Ellie Higson believes that spiritualist Mrs Vanguard can hear the voices of the dead, but Henry Gordon Jago thinks it’s all superstition and theatrical trickery. But if Vanguard is a harmless fake, then why have some of those who have attended her seances disappeared so mysteriously? Jago and Litefoot investigate… and find themselves facing a deadly foe from the afterlife.
JAGO & LITEFOOT: THE SPIRIT TRAP
There’s little more Victorian than a mysterious séance, and Jonathan Morris’s “The Spirit Trap” plunges Jago and Litefoot into a particularly interesting one. Mrs.
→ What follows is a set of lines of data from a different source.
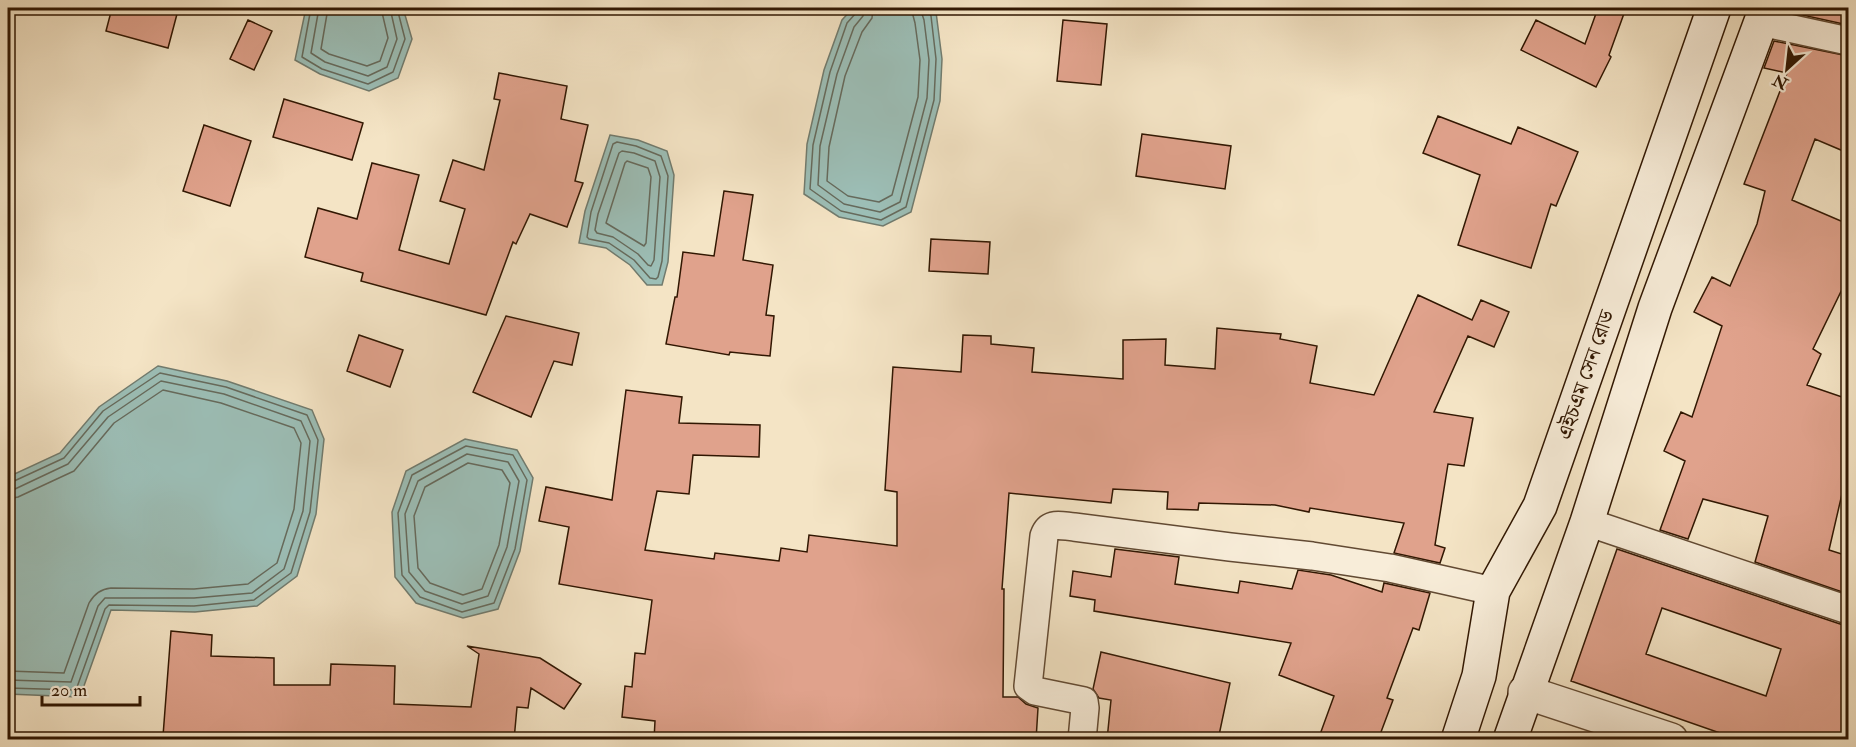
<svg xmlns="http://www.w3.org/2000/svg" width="1856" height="747" viewBox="0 0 1856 747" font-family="'IM FELL Double Pica','Noto Serif Bengali',serif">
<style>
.water{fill:#9cbeb6;stroke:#717b6e;stroke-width:1.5}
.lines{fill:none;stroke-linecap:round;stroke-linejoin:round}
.shore{stroke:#666a5c;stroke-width:1.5}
.building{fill:#e0a28c;stroke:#311702;stroke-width:1.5;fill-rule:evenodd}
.minor-casing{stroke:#624a33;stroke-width:30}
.tertiary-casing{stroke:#624a33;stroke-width:36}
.secondary-casing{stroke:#311702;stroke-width:36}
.minor{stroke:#f8edd9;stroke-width:27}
.tertiary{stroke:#f8edd9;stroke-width:33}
.secondary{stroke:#f8edd9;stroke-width:33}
.labels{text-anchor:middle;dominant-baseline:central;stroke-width:6;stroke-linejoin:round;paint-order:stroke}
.street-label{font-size:21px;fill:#311702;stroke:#f8edd9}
</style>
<rect width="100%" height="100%" fill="#f4e4c5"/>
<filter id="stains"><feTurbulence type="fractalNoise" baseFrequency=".00333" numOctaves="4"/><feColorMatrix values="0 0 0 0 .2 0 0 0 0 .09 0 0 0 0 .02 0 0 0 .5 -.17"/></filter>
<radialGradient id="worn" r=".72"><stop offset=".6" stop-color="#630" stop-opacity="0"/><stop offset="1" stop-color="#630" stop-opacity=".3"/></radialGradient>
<path class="water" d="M306,8H403L412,39L398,78L369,91L320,74L295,60Z
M853,8H930L936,12L942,59L940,101L911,212L883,226L839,217L804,194L807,144L824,70L842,20Z
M610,135L638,140L667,151L674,175L668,262L662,285H647L630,265L606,248L579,243L585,211Z
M158,366L227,381L312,410L324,439L316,514L297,576L257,606L195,612L111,610L80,697L8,694V477L60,453L99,407Z
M465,439L517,450L533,478L520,551L498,609L463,618L416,603L395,577L392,512L406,471Z"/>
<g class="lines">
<path class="shore" d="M311,8L302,57L322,69L368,84L393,72L405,39L397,8
M319,8L311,53L325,62L368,76L387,67L397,39L390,8
M328,8L321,49L329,54L367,66L380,61L388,38L381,8
M857,8L856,13L847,23L830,72L813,145L810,189L841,211L881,220L906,207L934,100L936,59L931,16L927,8
M864,8L863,16L854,27L837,74L820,146L818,185L844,204L880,212L900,202L927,98L929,60L924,20L920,8
M873,8L872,18L862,32L845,76L829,147L827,181L848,196L879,202L892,195L918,97L920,60L915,23L911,8
M617,142L636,146L661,156L668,176L662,261L658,277L656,279L650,278L634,260L609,243L589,239L587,237L591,212L613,144Z
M622,151L634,153L655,161L660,177L654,260L651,266L648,265L638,254L613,237L597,233L595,230L598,214L619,153Z
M627,161L648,168L651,177L646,243L644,246L606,223L625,163Z
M466,446L513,455L527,480L515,549L494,603L462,612L420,597L402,575L398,513L412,475Z
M467,454L508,462L519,481L507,547L488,596L462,604L425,591L409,572L405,514L418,481Z
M468,463L502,470L510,483L499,545L482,589L463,595L430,583L418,568L414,516L425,487Z
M8,482H12L64,458L103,411L160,373L226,387L307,415L318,440L310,512L291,573L254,600L194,606L109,605L105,609L76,690L8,688
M8,490L15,489L68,464L108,417L161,381L224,394L301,421L310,441L303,511L284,569L252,593L194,598H105L98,606L71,682L8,680
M8,499L18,497L74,471L114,423L163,390L221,403L294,428L301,443L294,509L277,563L248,584L194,589L111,588C101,589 94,594 89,603L64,673L8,671"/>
</g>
<path class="building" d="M112,8H150L177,14L168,48L106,31Z
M1598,8H1626L1609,55L1611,57L1596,87L1521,50L1536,20L1585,44Z
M1784,8H1848V25L1784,11Z
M248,20L272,31L254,70L230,59Z
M1063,20L1107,24L1101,85L1057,81Z
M1774,41L1848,56V153L1815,139L1792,200L1848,224V277L1813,349L1821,354L1807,385L1848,399V468L1829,550L1848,556V594L1755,562L1768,516L1703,499L1688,539L1660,530L1685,461L1664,451L1681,412L1692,417L1722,326L1694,312L1712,277L1730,286L1757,224L1765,191L1744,184L1787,73L1764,68Z
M499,73L567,86L561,119L588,125L575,181L583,183L567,227L530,214L516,244L513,242L486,315L361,281L363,273L305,257L318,208L357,219L372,163L419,175L399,250L449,264L465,209L440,201L453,160L484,170L500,100L494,99Z
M284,99L363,123L352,160L273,137Z
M1438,116L1511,144L1518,127L1578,152L1556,206L1551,204L1531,268L1458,245L1480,175L1423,153Z
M204,125L251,141L230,206L183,191Z
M1142,134L1231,146L1225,189L1136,176Z
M724,191L753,195L743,260L773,265L766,315L774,316L770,356L730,352L729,355L666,344L675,297H677L683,252L714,256Z
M931,239L990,242L988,274L929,271Z
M1418,295L1472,320L1481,300L1509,312L1494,347L1468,336L1434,412L1473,418L1464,466L1448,464L1435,545L1445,548L1440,563L1394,553L1404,523L1310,508L1309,512L1275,505L1199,503L1198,510L1167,509L1168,492L1113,489L1111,503L1009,493L1002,589H1004L1003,697H1018L1026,704L1038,708L1036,740H654L655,721L622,717L625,686L632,687L635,653L645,654L652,600L559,584L569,527L539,521L546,487L612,500L626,390L682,397L679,423L760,425L759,457L693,455L689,494L657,491L645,550L714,559L715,553L779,561L781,548L807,552L809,535L897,546V492L885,490L893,367L961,372L963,335L991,336V344L1034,348L1032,372L1123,379V340L1166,339L1165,365L1215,369L1217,328L1281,334L1280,339L1317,346L1310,383L1374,395Z
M506,316L579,333L572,365L554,361L531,417L473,392Z
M359,335L403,350L390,387L347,371Z
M1115,549L1179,557L1175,584L1238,593L1240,581L1292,589L1298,570L1331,575L1382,592L1384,583L1430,593L1419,630L1413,628L1387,698L1393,700L1378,740H1318L1334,696L1279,675L1291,643L1094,611L1095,600L1070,596L1073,571L1111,577Z
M1617,549L1843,625H1848V740H1740L1571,681ZM1662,608L1781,649L1766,696L1646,654Z
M171,631L212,635L211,656L274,658V685H330L331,664L395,666L394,704L471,707L479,654L467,646L540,658L581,684L564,709L531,688L528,708L517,707L514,740H215L163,736Z
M1101,652L1230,683L1218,740H1107L1111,700L1099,698L1093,689Z"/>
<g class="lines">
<defs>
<path id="minor" d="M1761,22L1848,41
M1587,522L1848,610
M1082,740L1085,708L1084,701L1035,691L1028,686L1044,536C1049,521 1061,526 1074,527L1230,547L1312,556L1390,568L1493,591"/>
<path id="tertiary" d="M1525,692L1671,740"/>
<path id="secondary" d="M1458,740L1479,676L1493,591L1540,506L1714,8
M1510,740L1587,522L1655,308L1766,8"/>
</defs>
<use href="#minor" class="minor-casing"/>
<use href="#tertiary" class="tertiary-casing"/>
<use href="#secondary" class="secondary-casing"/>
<use href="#minor" class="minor"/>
<use href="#tertiary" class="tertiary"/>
<use href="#secondary" class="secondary"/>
</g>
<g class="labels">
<g class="street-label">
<text transform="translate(1586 375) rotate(-71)">এইচএম সেন রোড</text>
</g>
</g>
<rect width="1856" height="747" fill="none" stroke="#f4e4c5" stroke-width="30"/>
<rect x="9" y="9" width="1838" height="729" fill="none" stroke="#311702" stroke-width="3"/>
<rect x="15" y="15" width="1826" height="717" fill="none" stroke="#311702" stroke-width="1.5"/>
<g transform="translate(1787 69) rotate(207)" stroke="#f8edd9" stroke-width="4.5" paint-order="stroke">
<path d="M0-4.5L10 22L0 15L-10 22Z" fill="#311702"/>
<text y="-9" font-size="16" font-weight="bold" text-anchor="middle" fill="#311702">N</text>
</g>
<path d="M42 696v9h98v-9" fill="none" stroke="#311702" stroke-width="3"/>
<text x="51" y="696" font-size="18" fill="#311702" stroke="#f8edd9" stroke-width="4.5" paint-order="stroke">20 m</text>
<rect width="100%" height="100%" filter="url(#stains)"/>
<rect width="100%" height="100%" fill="url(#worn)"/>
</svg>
Vanguard (Janet Henfrey) is a spiritualist: during her ceremonies, one can hear the movements of the dead and speak to them using her as a medium. But she’s also a fraud – the haunting noises are from percussion instruments tied to her finger and her words to the dead are based on cold reading. But she’s also not a fraud, as she can interact with “spirits” in the room – apparitions of people from the future! And how do these spirits know the secrets of the people at the séance? Simple – they Google them (or the equivalent thereof) and look up their family history. This is the trick Morris employs to great effect: using technology we understand and presenting it from a Victorian perspective, where it appears magical. It also wrong-foots Jago – as a showman he sees right through Mrs. Vanguard’s deceptions and is genuinely shocked when she turns out to be right. The friendship between the two leads is wonderfully evident – Litefoot’s determination to solve the case is intensified as soon as Jago is caught up in it. “The Spirit Trap” isn’t quite as good as its predecessor but it’s another highly entertaining story in what is becoming a magnificent set.